--- Passage provided ---

Friday, October 4, 2013

Setting up TeamCity coverage report for node.js test with mocha and jscoverage


The mentioned tech stack has been popular for quite a while, leading to many people using it (especially in startups, for quick and robust API implementations, etc.). The question of testing is solved quite well (there is a number of testing, mocking, assert frameworks out there which I find astonishing).

This post is about quite a regular task on how to setup coverage metrics automatically on the build server (TeamCity is my favourite).

Disclaimer: I have a strong belief that coverage metrics should never be given to the business people w/out tech control. When they see _any_ metrics, they become excited with it and we have that overused. I believe, that coverage should be used by developers themselves to see what code paths have not been tested, and what tests can they add.

So, let's start. Prerequisites:

  1. You have mocha tests
  2. You have a working installation of TeamCity, which is already pulling the sources from repo, building app, running these tests on post-commit basis (and surely sends notifications to the people in charge).
  3. You want to add coverage metrics to the party to see what's the progress and what areas need more help. 
Given that your project structure knows nothing of jscoverage, we'll go least-intrusive, scripting way.

--- Material provided ---

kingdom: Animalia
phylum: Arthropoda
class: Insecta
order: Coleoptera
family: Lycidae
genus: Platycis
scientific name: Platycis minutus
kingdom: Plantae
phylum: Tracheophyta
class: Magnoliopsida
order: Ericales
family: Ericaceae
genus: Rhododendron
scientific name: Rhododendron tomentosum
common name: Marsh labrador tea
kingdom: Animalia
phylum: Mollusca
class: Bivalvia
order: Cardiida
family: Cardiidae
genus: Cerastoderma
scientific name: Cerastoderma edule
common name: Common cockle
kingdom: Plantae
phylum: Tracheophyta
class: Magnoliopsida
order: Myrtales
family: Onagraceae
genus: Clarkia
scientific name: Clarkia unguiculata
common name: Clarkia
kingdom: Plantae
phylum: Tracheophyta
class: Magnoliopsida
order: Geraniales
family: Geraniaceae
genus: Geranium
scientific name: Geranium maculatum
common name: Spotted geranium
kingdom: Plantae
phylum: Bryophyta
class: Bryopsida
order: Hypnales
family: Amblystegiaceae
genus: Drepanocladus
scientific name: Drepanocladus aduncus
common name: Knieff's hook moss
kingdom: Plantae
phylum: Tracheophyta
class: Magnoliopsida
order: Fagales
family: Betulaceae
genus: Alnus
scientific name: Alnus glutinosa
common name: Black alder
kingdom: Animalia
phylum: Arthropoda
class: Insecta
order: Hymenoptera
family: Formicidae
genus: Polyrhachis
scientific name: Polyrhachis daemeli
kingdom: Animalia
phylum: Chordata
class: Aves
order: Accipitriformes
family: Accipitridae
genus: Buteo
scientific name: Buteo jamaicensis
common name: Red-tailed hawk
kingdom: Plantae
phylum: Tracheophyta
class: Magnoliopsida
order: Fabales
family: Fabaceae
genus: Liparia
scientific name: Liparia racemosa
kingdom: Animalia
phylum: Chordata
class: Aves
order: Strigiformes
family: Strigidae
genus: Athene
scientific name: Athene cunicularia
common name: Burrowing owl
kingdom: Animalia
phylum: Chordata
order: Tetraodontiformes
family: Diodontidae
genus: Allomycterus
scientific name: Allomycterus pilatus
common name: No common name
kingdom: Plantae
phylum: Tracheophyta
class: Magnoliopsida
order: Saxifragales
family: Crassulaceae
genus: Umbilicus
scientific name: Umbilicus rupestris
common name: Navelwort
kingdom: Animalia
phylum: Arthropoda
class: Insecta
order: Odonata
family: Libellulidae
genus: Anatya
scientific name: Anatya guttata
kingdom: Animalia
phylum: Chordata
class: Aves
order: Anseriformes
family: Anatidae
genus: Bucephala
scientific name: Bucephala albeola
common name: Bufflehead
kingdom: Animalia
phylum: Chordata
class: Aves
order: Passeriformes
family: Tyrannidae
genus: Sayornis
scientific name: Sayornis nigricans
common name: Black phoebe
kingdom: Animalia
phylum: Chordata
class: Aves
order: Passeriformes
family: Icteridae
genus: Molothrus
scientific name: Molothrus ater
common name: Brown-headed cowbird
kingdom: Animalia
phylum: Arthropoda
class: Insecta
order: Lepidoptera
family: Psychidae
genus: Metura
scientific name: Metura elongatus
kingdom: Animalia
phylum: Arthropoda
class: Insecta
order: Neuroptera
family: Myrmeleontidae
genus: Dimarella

---

→ **Task set**
1. According to the TeamCity coverage post, who does the author believe should use coverage metrics?
2. List every prerequisite given in the TeamCity coverage post.

→ **Answers for each item**
1. Developers themselves, to see which code paths have not been tested and what tests they can add.

2.
1. You have mocha tests.
2. You have a working installation of TeamCity that already pulls the sources from the repo, builds the app, runs the tests on a post-commit basis, and sends notifications to the people in charge.
3. You want to add coverage metrics to see the progress and which areas need more help.